==== Data supplied

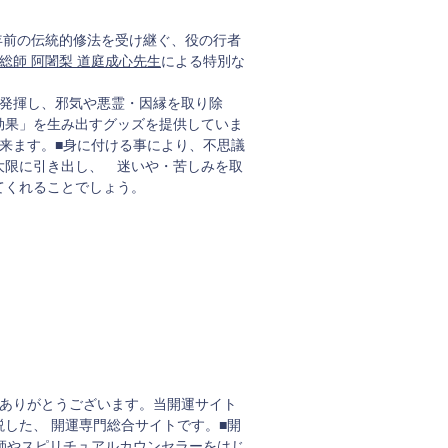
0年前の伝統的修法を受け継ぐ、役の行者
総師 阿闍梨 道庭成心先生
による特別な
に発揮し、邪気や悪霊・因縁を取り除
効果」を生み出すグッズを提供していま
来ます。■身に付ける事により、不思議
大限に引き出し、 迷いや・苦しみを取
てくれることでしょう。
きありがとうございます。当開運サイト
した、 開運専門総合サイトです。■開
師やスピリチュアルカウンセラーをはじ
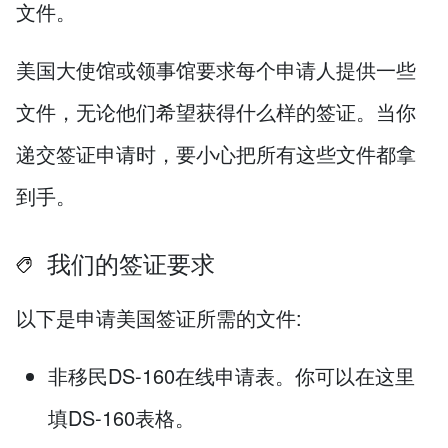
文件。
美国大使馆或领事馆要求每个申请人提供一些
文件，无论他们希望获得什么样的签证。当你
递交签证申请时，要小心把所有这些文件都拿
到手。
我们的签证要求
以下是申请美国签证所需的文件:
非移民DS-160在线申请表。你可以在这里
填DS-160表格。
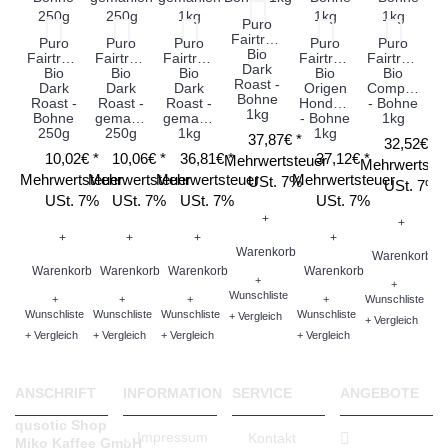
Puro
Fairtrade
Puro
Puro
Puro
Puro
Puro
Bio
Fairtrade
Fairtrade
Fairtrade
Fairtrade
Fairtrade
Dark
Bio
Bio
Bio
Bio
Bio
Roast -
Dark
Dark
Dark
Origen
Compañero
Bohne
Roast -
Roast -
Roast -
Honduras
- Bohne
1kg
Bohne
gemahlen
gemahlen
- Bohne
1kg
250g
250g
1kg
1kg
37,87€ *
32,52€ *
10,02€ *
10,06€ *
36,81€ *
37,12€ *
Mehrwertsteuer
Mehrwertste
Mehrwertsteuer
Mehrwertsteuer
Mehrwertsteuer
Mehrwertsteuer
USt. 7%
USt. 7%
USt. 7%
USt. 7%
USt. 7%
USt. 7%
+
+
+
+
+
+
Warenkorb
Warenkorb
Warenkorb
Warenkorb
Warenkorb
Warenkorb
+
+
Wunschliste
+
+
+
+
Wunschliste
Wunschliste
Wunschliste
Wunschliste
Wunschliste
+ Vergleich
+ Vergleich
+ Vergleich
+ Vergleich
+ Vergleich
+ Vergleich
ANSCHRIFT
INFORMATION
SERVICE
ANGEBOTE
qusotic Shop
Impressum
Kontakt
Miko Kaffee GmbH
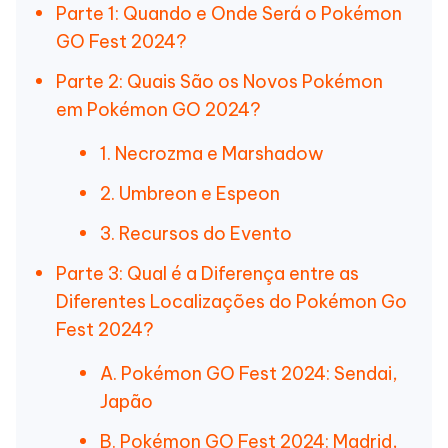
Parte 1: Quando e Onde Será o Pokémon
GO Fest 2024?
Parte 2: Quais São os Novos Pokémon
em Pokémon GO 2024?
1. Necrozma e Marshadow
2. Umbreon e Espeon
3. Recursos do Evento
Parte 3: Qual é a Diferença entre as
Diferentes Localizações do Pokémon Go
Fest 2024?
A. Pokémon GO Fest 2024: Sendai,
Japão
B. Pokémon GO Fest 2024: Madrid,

========

_Activity_:
Restate each line of the material word for word, skipping any picture.

_Written solution_:
0年前の伝統的修法を受け継ぐ、役の行者
総師 阿闍梨 道庭成心先生
による特別な
に発揮し、邪気や悪霊・因縁を取り除
効果」を生み出すグッズを提供していま
来ます。■身に付ける事により、不思議
大限に引き出し、 迷いや・苦しみを取
てくれることでしょう。
きありがとうございます。当開運サイト
した、 開運専門総合サイトです。■開
師やスピリチュアルカウンセラーをはじ
文件。
美国大使馆或领事馆要求每个申请人提供一些
文件，无论他们希望获得什么样的签证。当你
递交签证申请时，要小心把所有这些文件都拿
到手。
我们的签证要求
以下是申请美国签证所需的文件:
非移民DS-160在线申请表。你可以在这里
填DS-160表格。
Puro
Fairtrade
Puro
Puro
Puro
Puro
Puro
Bio
Fairtrade
Fairtrade
Fairtrade
Fairtrade
Fairtrade
Dark
Bio
Bio
Bio
Bio
Bio
Roast -
Dark
Dark
Dark
Origen
Compañero
Bohne
Roast -
Roast -
Roast -
Honduras
- Bohne
1kg
Bohne
gemahlen
gemahlen
- Bohne
1kg
250g
250g
1kg
1kg
37,87€ *
32,52€ *
10,02€ *
10,06€ *
36,81€ *
37,12€ *
Mehrwertsteuer
Mehrwertste
Mehrwertsteuer
Mehrwertsteuer
Mehrwertsteuer
Mehrwertsteuer
USt. 7%
USt. 7%
USt. 7%
USt. 7%
USt. 7%
USt. 7%
+
+
+
+
+
+
Warenkorb
Warenkorb
Warenkorb
Warenkorb
Warenkorb
Warenkorb
+
+
Wunschliste
+
+
+
+
Wunschliste
Wunschliste
Wunschliste
Wunschliste
Wunschliste
+ Vergleich
+ Vergleich
+ Vergleich
+ Vergleich
+ Vergleich
+ Vergleich
ANSCHRIFT
INFORMATION
SERVICE
ANGEBOTE
qusotic Shop
Impressum
Kontakt
Miko Kaffee GmbH
Parte 1: Quando e Onde Será o Pokémon
GO Fest 2024?
Parte 2: Quais São os Novos Pokémon
em Pokémon GO 2024?
1. Necrozma e Marshadow
2. Umbreon e Espeon
3. Recursos do Evento
Parte 3: Qual é a Diferença entre as
Diferentes Localizações do Pokémon Go
Fest 2024?
A. Pokémon GO Fest 2024: Sendai,
Japão
B. Pokémon GO Fest 2024: Madrid,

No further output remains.